*READING PASSAGE*:
────────────────────
Reinhard Hütter: The Church as Public (& not as Voluntary Association)

Several weeks ago I posted a summary of Steve Bruce and Roy Wallace on the “orthodox model” of secularization. In that work, Bruce & Wallis argue that the defining mark of secularization is the diminution of religion’s public influence, and, we might quickly conclude, the loss of its public character (they distinguish the process of secularization from the trends of modernization, such as inclusion into a national center, &c.). Regarding this loss of public character, there is a section from Reinhard Hütter’s book, Bound to be Free, where he asks some very pointed questions about the Church as public: he thinks the Church is essentially public, and ponders what it means for her to lose this characteristic feature.

Though Hütter does not seem to wish to turn back the clock on our modern liberties, he does wish to recover a sense of the collective identity of the mainline Protestant churches as what he calls a “public”, a cohesive, unified community that is distinguished by unifying common practices. His read of modernity is, unfortunately, that of a force that is hostile to the true life of the Church, but he doesn’t seem to show any awareness of the history and problems (one might say, the horrors) that lead to our modern liberal political and social arrangements in the aftermath of the European Wars of Religion, which is troubling.
────────────────────
*ACTIVITY LIST*:
1. Summarize the passage on Reinhard Hütter in two sentences.
2. Give again the part of the passage on Reinhard Hütter starting with "Though Hütter does" and going on through "which is troubling.".
3. Translate this sentence from the passage on Reinhard Hütter into Spanish: "Though Hütter does not seem to wish to turn back the clock on our modern liberties, he does wish to recover a sense of the collective identity of the mainline Protestant churches as what he calls a “public”, a cohesive, unified community that is distinguished by unifying common practices."

*RECORDED DATA*:
────────────────────
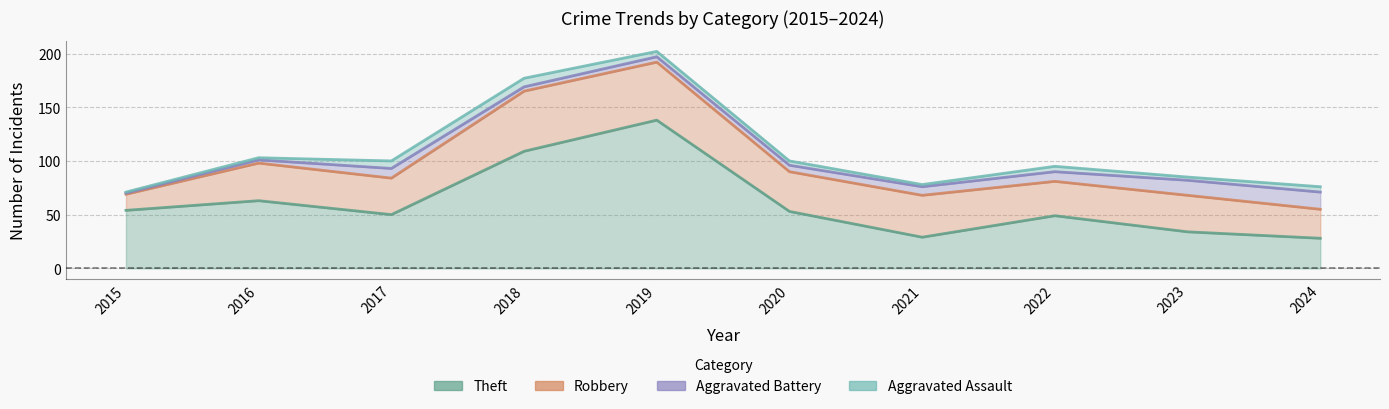

Between 2017 and 2019, which series saw the biggest shift?

Theft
────────────────────
*ANSWERS BY ITEM*:
1. The passage on Reinhard Hütter connects an "orthodox model" of secularization, which treats the diminution of religion's public influence as its defining mark, to a section of Hütter's book Bound to be Free, where he argues that the Church is essentially public and asks what losing that feature means. Hütter seeks to recover the collective identity of the mainline Protestant churches as a "public" united by common practices, but he reads modernity as hostile to the Church's true life without showing awareness of the history that led to modern liberal arrangements after the European Wars of Religion, which the writer finds troubling.

2.
Though Hütter does not seem to wish to turn back the clock on our modern liberties, he does wish to recover a sense of the collective identity of the mainline Protestant churches as what he calls a “public”, a cohesive, unified community that is distinguished by unifying common practices. His read of modernity is, unfortunately, that of a force that is hostile to the true life of the Church, but he doesn’t seem to show any awareness of the history and problems (one might say, the horrors) that lead to our modern liberal political and social arrangements in the aftermath of the European Wars of Religion, which is troubling.

3. Aunque Hütter no parece querer hacer retroceder el reloj en cuanto a nuestras libertades modernas, sí desea recuperar un sentido de la identidad colectiva de las iglesias protestantes tradicionales como lo que él llama un «público», una comunidad cohesionada y unificada que se distingue por prácticas comunes unificadoras.